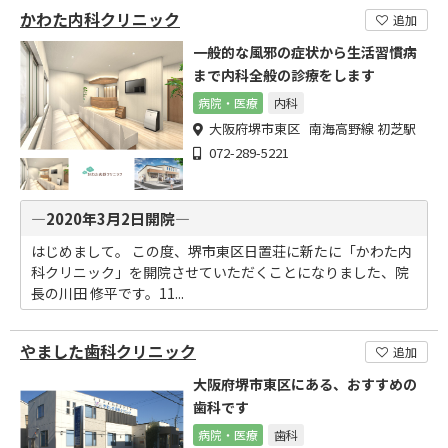
かわた内科クリニック
追加
一般的な風邪の症状から生活習慣病
まで内科全般の診療をします
病院・医療
内科
大阪府堺市東区 南海高野線 初芝駅
072-289-5221
―2020年3月2日開院―
はじめまして。 この度、堺市東区日置荘に新たに「かわた内
科クリニック」を開院させていただくことになりました、院
長の川田 修平です。11...
やました歯科クリニック
追加
大阪府堺市東区にある、おすすめの
歯科です
病院・医療
歯科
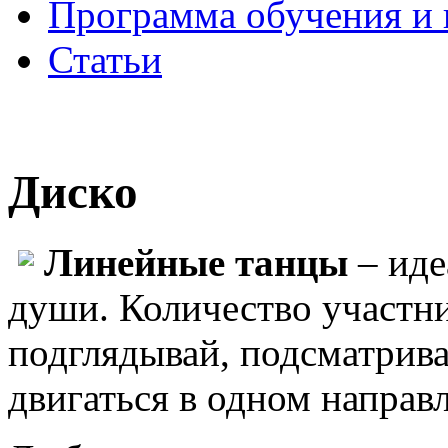
Программа обучения и 
Статьи
Диско
Линейные танцы
– иде
души. Количество участн
подглядывай, подсматрива
двигаться в одном направ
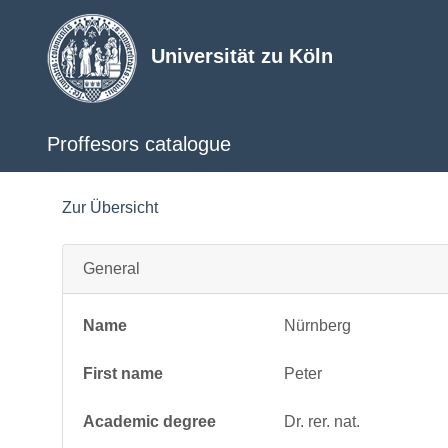
Universität zu Köln
Proffesors catalogue
Zur Übersicht
General
Name
Nürnberg
First name
Peter
Academic degree
Dr. rer. nat.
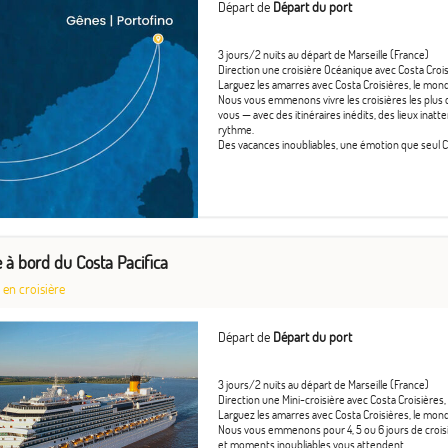
Départ de
Départ du port
3 jours/2 nuits au départ de Marseille (France)
Direction une croisière Océanique avec Costa Crois
Larguez les amarres avec Costa Croisières, le mond
Nous vous emmenons vivre les croisières les plus c
vous — avec des itinéraires inédits, des lieux inatte
rythme.
Des vacances inoubliables, une émotion que seul Co
ie à bord du Costa Pacifica
 en croisière
Départ de
Départ du port
3 jours/2 nuits au départ de Marseille (France)
Direction une Mini-croisière avec Costa Croisières,
Larguez les amarres avec Costa Croisières, le mond
Nous vous emmenons pour 4, 5 ou 6 jours de croisière
et moments inoubliables vous attendent.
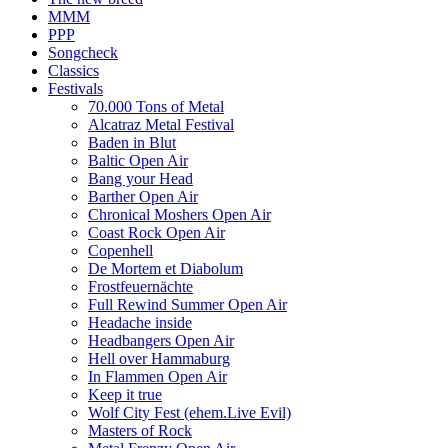
MMM
PPP
Songcheck
Classics
Festivals
70.000 Tons of Metal
Alcatraz Metal Festival
Baden in Blut
Baltic Open Air
Bang your Head
Barther Open Air
Chronical Moshers Open Air
Coast Rock Open Air
Copenhell
De Mortem et Diabolum
Frostfeuernächte
Full Rewind Summer Open Air
Headache inside
Headbangers Open Air
Hell over Hammaburg
In Flammen Open Air
Keep it true
Wolf City Fest (ehem.Live Evil)
Masters of Rock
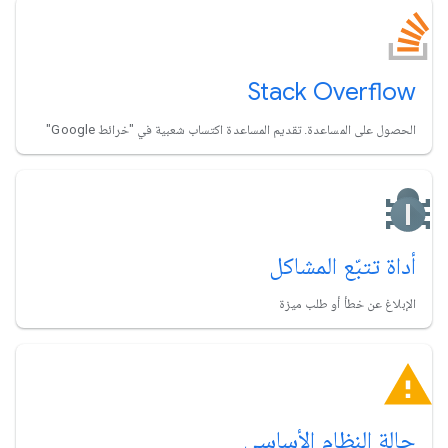
Stack Overflow
الحصول على المساعدة. تقديم المساعدة اكتساب شعبية في "خرائط Google"
أداة تتبّع المشاكل
الإبلاغ عن خطأ أو طلب ميزة
حالة النظام الأساسي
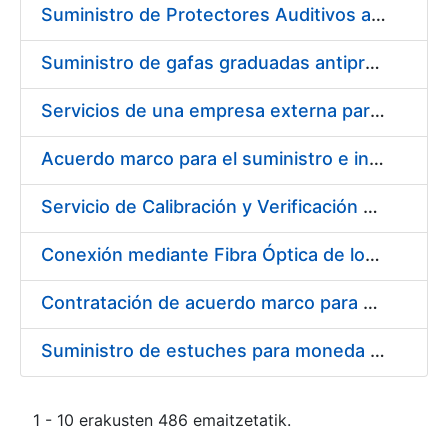
Suministro de Protectores Auditivos a medida para las personas trabajadoras de los Centros de Trabajo de Madrid y Burgos
Suministro de gafas graduadas antiproyecciones para los trabajadores de la FNMT-RCM en los centros de trabajo de Madrid y Burgos
Servicios de una empresa externa para el asesoramiento y resolución de los recursos de alzada que se presentan relacionados con procesos de selección para la FNMT-RCM
Acuerdo marco para el suministro e instalación de persianas, estores y otros complementos
Servicio de Calibración y Verificación Externa de los Equipos de Medición del Servicio de Prevención de la FNMT-RCM
Conexión mediante Fibra Óptica de los Centros de Proceso de Datos (CPDs) de las sedes de la FNMT-RCM de Burgos y Madrid
Contratación de acuerdo marco para el Suministro de Material de Electricidad para la Fábrica Nacional de Moneda y Timbre-Real Casa de la Moneda en su centro de trabajo de Burgos
Suministro de estuches para moneda de 30 €
1 - 10 erakusten 486 emaitzetatik.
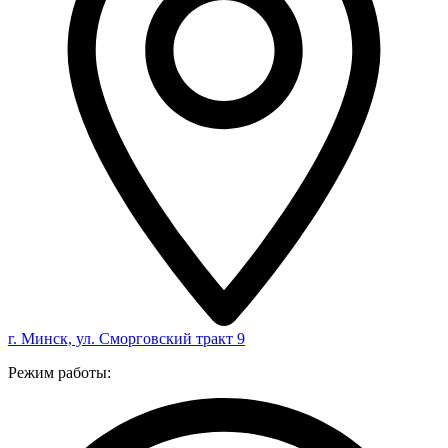
г. Минск, ул. Сморговский тракт 9
Режим работы:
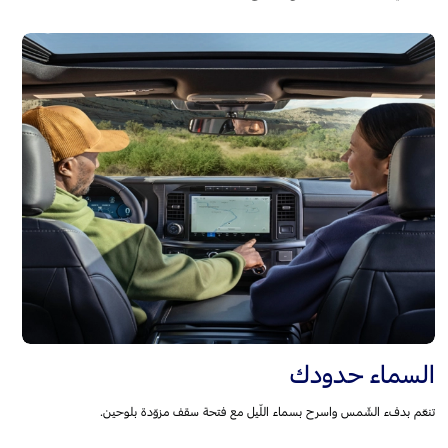
السماء حدودك
تنعّم بدفء الشّمس واسرح بسماء اللّيل مع فتحة سقف مزوّدة بلوحين.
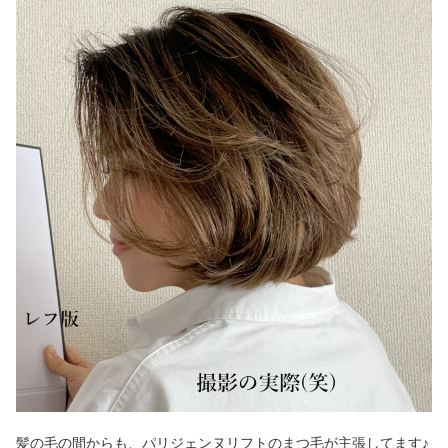
髪の毛の間からも、パリジェンヌリフトのまつ毛が主張してます♪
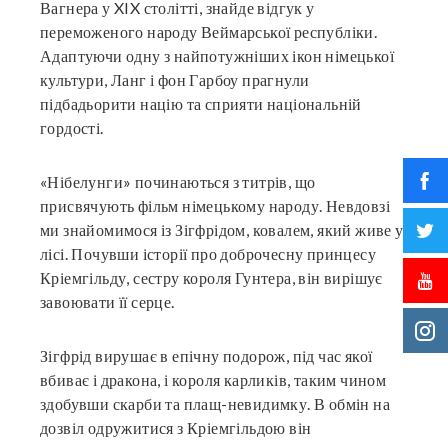
Вагнера у XIX столітті, знайде відгук у
переможеного народу Веймарської республіки.
Адаптуючи одну з найпотужніших ікон німецької
культури, Ланг і фон Гарбоу прагнули
підбадьорити націю та сприяти національній
гордості.
«Нібелунги» починаються з титрів, що
присвячують фільм німецькому народу. Невдовзі
ми знайомимося із Зігфрідом, ковалем, який живе у
лісі. Почувши історії про доброчесну принцесу
Кріемгільду, сестру короля Гунтера, він вирішує
завоювати її серце.
Зігфрід вирушає в епічну подорож, під час якої
вбиває і дракона, і короля карликів, таким чином
здобувши скарби та плащ-невидимку. В обмін на
дозвіл одружитися з Кріемгільдою він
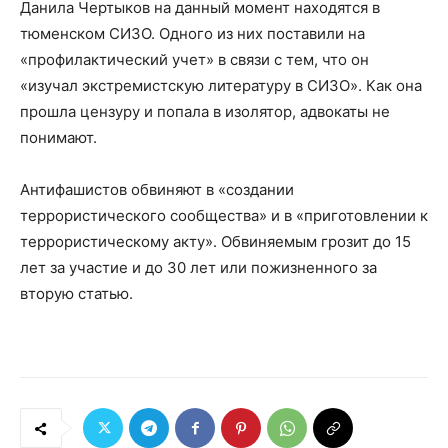
Данила Чертыков на данный момент находятся в
тюменском СИЗО. Одного из них поставили на
«профилактический учет» в связи с тем, что он
«изучал экстремистскую литературу в СИЗО». Как она
прошла цензуру и попала в изолятор, адвокаты не
понимают.
Антифашистов обвиняют в «создании
террористического сообщества» и в «приготовлении к
террористическому акту». Обвиняемым грозит до 15
лет за участие и до 30 лет или пожизненного за
вторую статью.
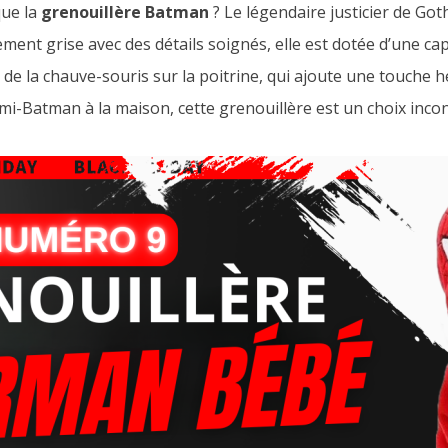
que la
grenouillère Batman
? Le légendaire justicier de Go
ment grise avec des détails soignés, elle est dotée d’une c
de la chauve-souris sur la poitrine, qui ajoute une touche h
mi-Batman à la maison, cette grenouillère est un choix inco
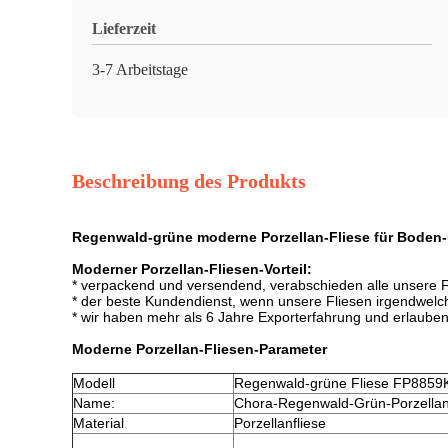
Lieferzeit
3-7 Arbeitstage
Beschreibung des Produkts
Regenwald-grüne moderne Porzellan-Fliese für Boden
Moderner Porzellan-Fliesen-Vorteil:
* verpackend und versendend, verabschieden alle unsere Fl
* der beste Kundendienst, wenn unsere Fliesen irgendwelch
* wir haben mehr als 6 Jahre Exporterfahrung und erlauben 
Moderne Porzellan-Fliesen-Parameter
Modell
Regenwald-grüne Fliese FP8859
Name:
Chora-Regenwald-Grün-Porzellan
Material
Porzellanfliese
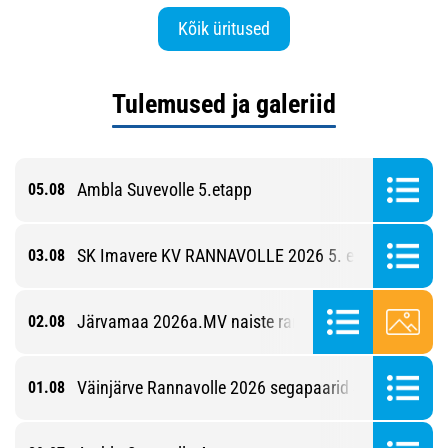
Kõik üritused
Tulemused ja galeriid
Ambla Suvevolle 5.etapp
05.08
SK Imavere KV RANNAVOLLE 2026 5. etapp
03.08
Järvamaa 2026a.MV naiste rannavolles
02.08
Väinjärve Rannavolle 2026 segapaarid 4. etapp
01.08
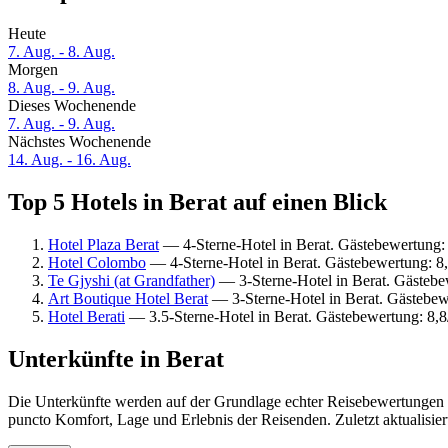
Heute
7. Aug. - 8. Aug.
Morgen
8. Aug. - 9. Aug.
Dieses Wochenende
7. Aug. - 9. Aug.
Nächstes Wochenende
14. Aug. - 16. Aug.
Top 5 Hotels in Berat auf einen Blick
Hotel Plaza Berat
— 4-Sterne-Hotel in Berat. Gästebewertung
Hotel Colombo
— 4-Sterne-Hotel in Berat. Gästebewertung: 8
Te Gjyshi (at Grandfather)
— 3-Sterne-Hotel in Berat. Gästeb
Art Boutique Hotel Berat
— 3-Sterne-Hotel in Berat. Gästebe
Hotel Berati
— 3.5-Sterne-Hotel in Berat. Gästebewertung: 8,
Unterkünfte in Berat
Die Unterkünfte werden auf der Grundlage echter Reisebewertungen un
puncto Komfort, Lage und Erlebnis der Reisenden. Zuletzt aktualisie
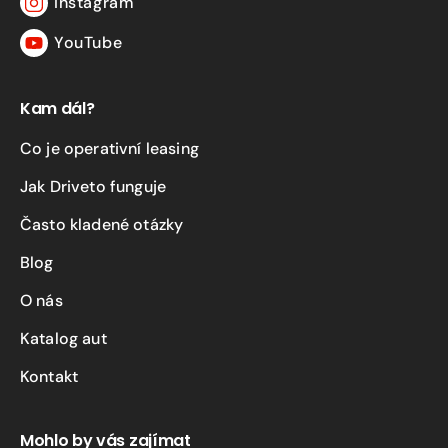
Instagram
Instagram
YouTube
YouTube
Kam dál?
Co je operativní leasing
Jak Driveto funguje
Často kladené otázky
Blog
O nás
Katalog aut
Kontakt
Mohlo by vás zajímat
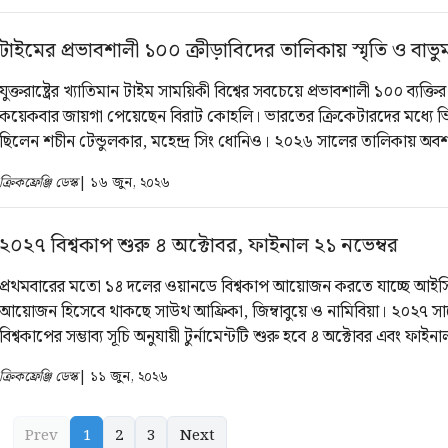
টাইমের প্রভাবশালী ১০০ ক্রীড়াবিদের তালিকায় স্মৃতি ও বাভুম
যুক্তরাষ্ট্রের খ্যাতিমান টাইম সাময়িকী বিশ্বের সবচেয়ে প্রভাবশালী ১০০ ব্যক্
কয়েকবার জায়গা পেয়েছেন বিরাট কোহলি। ভারতের ক্রিকেটারদের মধ্যে ভি
ছিলেন শচীন টেন্ডুলকার, মহেন্দ্র সিং ধোনিও। ২০২৬ সালের তালিকায় অবশ
কোনো পুরুষ ক্রিকেটারের জায়গা হয়নি। তবে ভারত থেকে জায়গা পেয়েছে
ক্রিকফ্রেঞ্জি ডেস্ক
| ১৬ জুন, ২০২৬
ক্রিকেটার স্মৃতি মান্ধানা।
২০২৭ বিশ্বকাপ শুরু ৪ অক্টোবর, ফাইনাল ২১ নভেম্বর
প্রথমবারের মতো ১৪ দলের ওয়ানডে বিশ্বকাপ আয়োজন করতে যাচ্ছে আইস
আয়োজন হিসেবে থাকছে সাউথ আফ্রিকা, জিম্বাবুয়ে ও নামিবিয়া। ২০২৭ স
বিশ্বকাপের সম্ভাব্য সূচি অনুযায়ী টুর্নামেন্টটি শুরু হবে ৪ অক্টোবর এবং ফাইনা
২১ নভেম্বর। মে মাসে আহমেদাবাদে অনুষ্ঠিত আইসিসির বোর্ড সভায় এই সম
ক্রিকফ্রেঞ্জি ডেস্ক
| ১১ জুন, ২০২৬
নীতিগতভাবে অনুমোদন পেয়েছে। এমনটাই জানিয়েছে ইএসপিএন ক্রিকই
Prev
1
2
3
Next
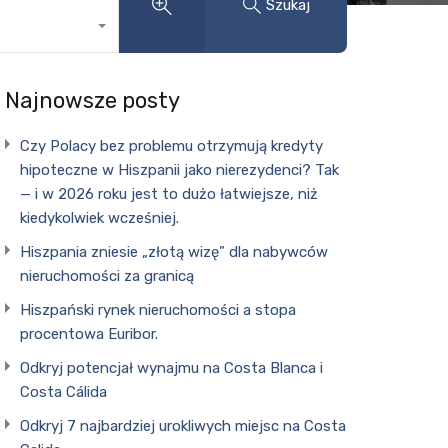
Szukaj
Najnowsze posty
Czy Polacy bez problemu otrzymują kredyty
hipoteczne w Hiszpanii jako nierezydenci? Tak
— i w 2026 roku jest to dużo łatwiejsze, niż
kiedykolwiek wcześniej.
Hiszpania zniesie „złotą wizę” dla nabywców
nieruchomości za granicą
Hiszpański rynek nieruchomości a stopa
procentowa Euribor.
Odkryj potencjał wynajmu na Costa Blanca i
Costa Cálida
Odkryj 7 najbardziej urokliwych miejsc na Costa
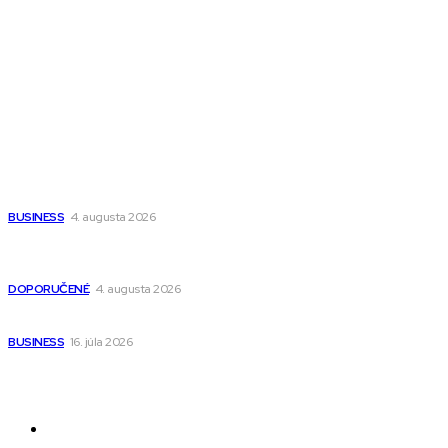
Magazín PRO
Fitness MEDIUM
Wisdom-All-The-Best
Populárne
Ako vybrať autosedačku Nuna? Kompletný sprievodca od
narodenia až do 12 rokov
BUSINESS
4. augusta 2026
Detské pončá na kúpanie a pláž – jemné a priedušné pončá
pre deti s kapucňou
DOPORUČENÉ
4. augusta 2026
Kedy má zmysel outsourcovať nábor zamestnancov
BUSINESS
16. júla 2026
Odkazy
Novinky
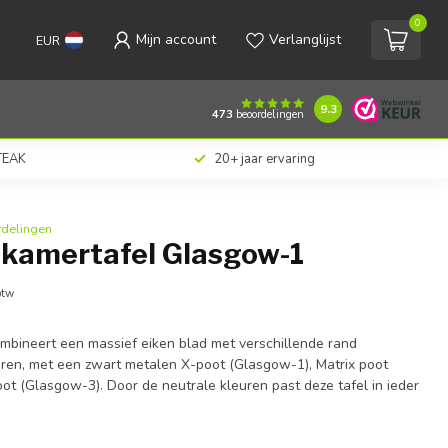
0
Mijn account
Verlanglijst
EUR
€805,00
Toevoegen aan winkelwagen
Incl. btw
9.3
473
beoordelingen
 TEAK
20+ jaar ervaring
rdelingen
tkamertafel Glasgow-1
btw
mbineert een massief eiken blad met verschillende rand
ren, met een zwart metalen X-poot (Glasgow-1), Matrix poot
ot (Glasgow-3). Door de neutrale kleuren past deze tafel in ieder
● ● ● ●
All that should be printed is the run of lines above from the one with "en croisière" through the one with "الإبلاغ عن خطأ أو طلب ميزة", both included, exactly as given, with pictures left out.

**Answer to this problem**:
 en croisière
Départ de
Départ du port
3 jours/2 nuits au départ de Marseille (France)
Direction une Mini-croisière avec Costa Croisières,
Larguez les amarres avec Costa Croisières, le mond
Nous vous emmenons pour 4, 5 ou 6 jours de croisière
et moments inoubliables vous attendent.
MMM
PPP
Songcheck
Classics
Festivals
70.000 Tons of Metal
Alcatraz Metal Festival
Baden in Blut
Baltic Open Air
Bang your Head
Barther Open Air
Chronical Moshers Open Air
Coast Rock Open Air
Copenhell
De Mortem et Diabolum
Frostfeuernächte
Full Rewind Summer Open Air
Headache inside
Headbangers Open Air
Hell over Hammaburg
In Flammen Open Air
Keep it true
Wolf City Fest (ehem.Live Evil)
Masters of Rock
Stack Overflow
الحصول على المساعدة. تقديم المساعدة اكتساب شعبية في "خرائط Google"
أداة تتبّع المشاكل
الإبلاغ عن خطأ أو طلب ميزة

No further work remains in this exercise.